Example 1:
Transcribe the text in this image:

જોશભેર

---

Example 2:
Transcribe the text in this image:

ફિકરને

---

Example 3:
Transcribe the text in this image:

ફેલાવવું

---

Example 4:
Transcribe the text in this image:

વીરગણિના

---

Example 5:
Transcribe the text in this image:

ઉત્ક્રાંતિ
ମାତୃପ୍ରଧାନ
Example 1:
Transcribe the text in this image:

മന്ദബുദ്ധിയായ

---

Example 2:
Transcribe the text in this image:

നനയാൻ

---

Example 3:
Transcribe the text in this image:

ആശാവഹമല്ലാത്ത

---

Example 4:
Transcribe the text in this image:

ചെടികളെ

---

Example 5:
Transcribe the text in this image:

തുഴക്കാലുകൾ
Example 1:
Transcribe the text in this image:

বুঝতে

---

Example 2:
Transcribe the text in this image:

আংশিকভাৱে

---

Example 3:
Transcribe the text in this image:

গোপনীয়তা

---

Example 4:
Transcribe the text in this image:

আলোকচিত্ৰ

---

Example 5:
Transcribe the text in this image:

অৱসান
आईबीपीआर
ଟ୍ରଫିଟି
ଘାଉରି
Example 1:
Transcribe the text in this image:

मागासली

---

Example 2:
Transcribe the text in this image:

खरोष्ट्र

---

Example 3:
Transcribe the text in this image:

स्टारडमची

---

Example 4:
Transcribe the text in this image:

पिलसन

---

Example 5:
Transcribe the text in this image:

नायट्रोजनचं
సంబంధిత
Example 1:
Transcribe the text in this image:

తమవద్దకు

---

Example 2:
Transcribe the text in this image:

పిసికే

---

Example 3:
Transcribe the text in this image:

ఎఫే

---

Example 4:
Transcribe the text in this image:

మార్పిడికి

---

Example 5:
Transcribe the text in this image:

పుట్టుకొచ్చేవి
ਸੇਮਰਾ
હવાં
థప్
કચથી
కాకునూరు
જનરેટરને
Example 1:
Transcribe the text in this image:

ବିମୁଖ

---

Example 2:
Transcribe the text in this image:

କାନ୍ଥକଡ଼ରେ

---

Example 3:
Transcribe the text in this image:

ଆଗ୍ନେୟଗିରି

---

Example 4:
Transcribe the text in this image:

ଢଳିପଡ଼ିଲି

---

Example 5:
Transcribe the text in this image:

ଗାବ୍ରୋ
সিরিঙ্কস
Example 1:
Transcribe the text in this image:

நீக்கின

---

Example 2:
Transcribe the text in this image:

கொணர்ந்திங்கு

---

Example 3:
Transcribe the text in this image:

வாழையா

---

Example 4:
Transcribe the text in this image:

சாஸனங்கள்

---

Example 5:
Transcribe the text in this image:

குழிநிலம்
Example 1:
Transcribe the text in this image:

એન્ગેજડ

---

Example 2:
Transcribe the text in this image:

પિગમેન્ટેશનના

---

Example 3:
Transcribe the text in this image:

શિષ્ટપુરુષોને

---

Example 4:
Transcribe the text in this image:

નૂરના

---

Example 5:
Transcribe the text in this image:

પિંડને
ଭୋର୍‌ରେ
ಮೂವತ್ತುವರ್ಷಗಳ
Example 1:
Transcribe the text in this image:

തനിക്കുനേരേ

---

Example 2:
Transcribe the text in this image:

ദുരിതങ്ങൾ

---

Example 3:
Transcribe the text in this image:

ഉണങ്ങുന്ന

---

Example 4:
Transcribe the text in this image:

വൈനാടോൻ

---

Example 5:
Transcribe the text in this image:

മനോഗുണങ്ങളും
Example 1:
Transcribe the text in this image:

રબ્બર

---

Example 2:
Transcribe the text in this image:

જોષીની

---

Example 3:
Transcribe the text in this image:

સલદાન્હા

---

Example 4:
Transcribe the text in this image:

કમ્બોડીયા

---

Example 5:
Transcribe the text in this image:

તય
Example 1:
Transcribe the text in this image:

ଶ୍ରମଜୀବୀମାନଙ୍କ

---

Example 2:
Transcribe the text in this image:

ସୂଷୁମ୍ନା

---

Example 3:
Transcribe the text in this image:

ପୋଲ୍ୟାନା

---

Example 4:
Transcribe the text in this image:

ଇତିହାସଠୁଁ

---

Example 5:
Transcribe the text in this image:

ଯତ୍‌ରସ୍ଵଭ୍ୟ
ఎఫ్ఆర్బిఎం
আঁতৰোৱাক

------------------------------------------------------------

◆ **WORK REQUIRED**
Transcribe the records exactly as they appear.

◆ **RESULT OF THE EXERCISE**
Example 1:
Transcribe the text in this image:

જોશભેર

---

Example 2:
Transcribe the text in this image:

ફિકરને

---

Example 3:
Transcribe the text in this image:

ફેલાવવું

---

Example 4:
Transcribe the text in this image:

વીરગણિના

---

Example 5:
Transcribe the text in this image:

ઉત્ક્રાંતિ
ମାତୃପ୍ରଧାନ
Example 1:
Transcribe the text in this image:

മന്ദബുദ്ധിയായ

---

Example 2:
Transcribe the text in this image:

നനയാൻ

---

Example 3:
Transcribe the text in this image:

ആശാവഹമല്ലാത്ത

---

Example 4:
Transcribe the text in this image:

ചെടികളെ

---

Example 5:
Transcribe the text in this image:

തുഴക്കാലുകൾ
Example 1:
Transcribe the text in this image:

বুঝতে

---

Example 2:
Transcribe the text in this image:

আংশিকভাৱে

---

Example 3:
Transcribe the text in this image:

গোপনীয়তা

---

Example 4:
Transcribe the text in this image:

আলোকচিত্ৰ

---

Example 5:
Transcribe the text in this image:

অৱসান
आईबीपीआर
ଟ୍ରଫିଟି
ଘାଉରି
Example 1:
Transcribe the text in this image:

मागासली

---

Example 2:
Transcribe the text in this image:

खरोष्ट्र

---

Example 3:
Transcribe the text in this image:

स्टारडमची

---

Example 4:
Transcribe the text in this image:

पिलसन

---

Example 5:
Transcribe the text in this image:

नायट्रोजनचं
సంబంధిత
Example 1:
Transcribe the text in this image:

తమవద్దకు

---

Example 2:
Transcribe the text in this image:

పిసికే

---

Example 3:
Transcribe the text in this image:

ఎఫే

---

Example 4:
Transcribe the text in this image:

మార్పిడికి

---

Example 5:
Transcribe the text in this image:

పుట్టుకొచ్చేవి
ਸੇਮਰਾ
હવાં
థప్
કચથી
కాకునూరు
જનરેટરને
Example 1:
Transcribe the text in this image:

ବିମୁଖ

---

Example 2:
Transcribe the text in this image:

କାନ୍ଥକଡ଼ରେ

---

Example 3:
Transcribe the text in this image:

ଆଗ୍ନେୟଗିରି

---

Example 4:
Transcribe the text in this image:

ଢଳିପଡ଼ିଲି

---

Example 5:
Transcribe the text in this image:

ଗାବ୍ରୋ
সিরিঙ্কস
Example 1:
Transcribe the text in this image:

நீக்கின

---

Example 2:
Transcribe the text in this image:

கொணர்ந்திங்கு

---

Example 3:
Transcribe the text in this image:

வாழையா

---

Example 4:
Transcribe the text in this image:

சாஸனங்கள்

---

Example 5:
Transcribe the text in this image:

குழிநிலம்
Example 1:
Transcribe the text in this image:

એન્ગેજડ

---

Example 2:
Transcribe the text in this image:

પિગમેન્ટેશનના

---

Example 3:
Transcribe the text in this image:

શિષ્ટપુરુષોને

---

Example 4:
Transcribe the text in this image:

નૂરના

---

Example 5:
Transcribe the text in this image:

પિંડને
ଭୋର୍‌ରେ
ಮೂವತ್ತುವರ್ಷಗಳ
Example 1:
Transcribe the text in this image:

തനിക്കുനേരേ

---

Example 2:
Transcribe the text in this image:

ദുരിതങ്ങൾ

---

Example 3:
Transcribe the text in this image:

ഉണങ്ങുന്ന

---

Example 4:
Transcribe the text in this image:

വൈനാടോൻ

---

Example 5:
Transcribe the text in this image:

മനോഗുണങ്ങളും
Example 1:
Transcribe the text in this image:

રબ્બર

---

Example 2:
Transcribe the text in this image:

જોષીની

---

Example 3:
Transcribe the text in this image:

સલદાન્હા

---

Example 4:
Transcribe the text in this image:

કમ્બોડીયા

---

Example 5:
Transcribe the text in this image:

તય
Example 1:
Transcribe the text in this image:

ଶ୍ରମଜୀବୀମାନଙ୍କ

---

Example 2:
Transcribe the text in this image:

ସୂଷୁମ୍ନା

---

Example 3:
Transcribe the text in this image:

ପୋଲ୍ୟାନା

---

Example 4:
Transcribe the text in this image:

ଇତିହାସଠୁଁ

---

Example 5:
Transcribe the text in this image:

ଯତ୍‌ରସ୍ଵଭ୍ୟ
ఎఫ్ఆర్బిఎం
আঁতৰোৱাক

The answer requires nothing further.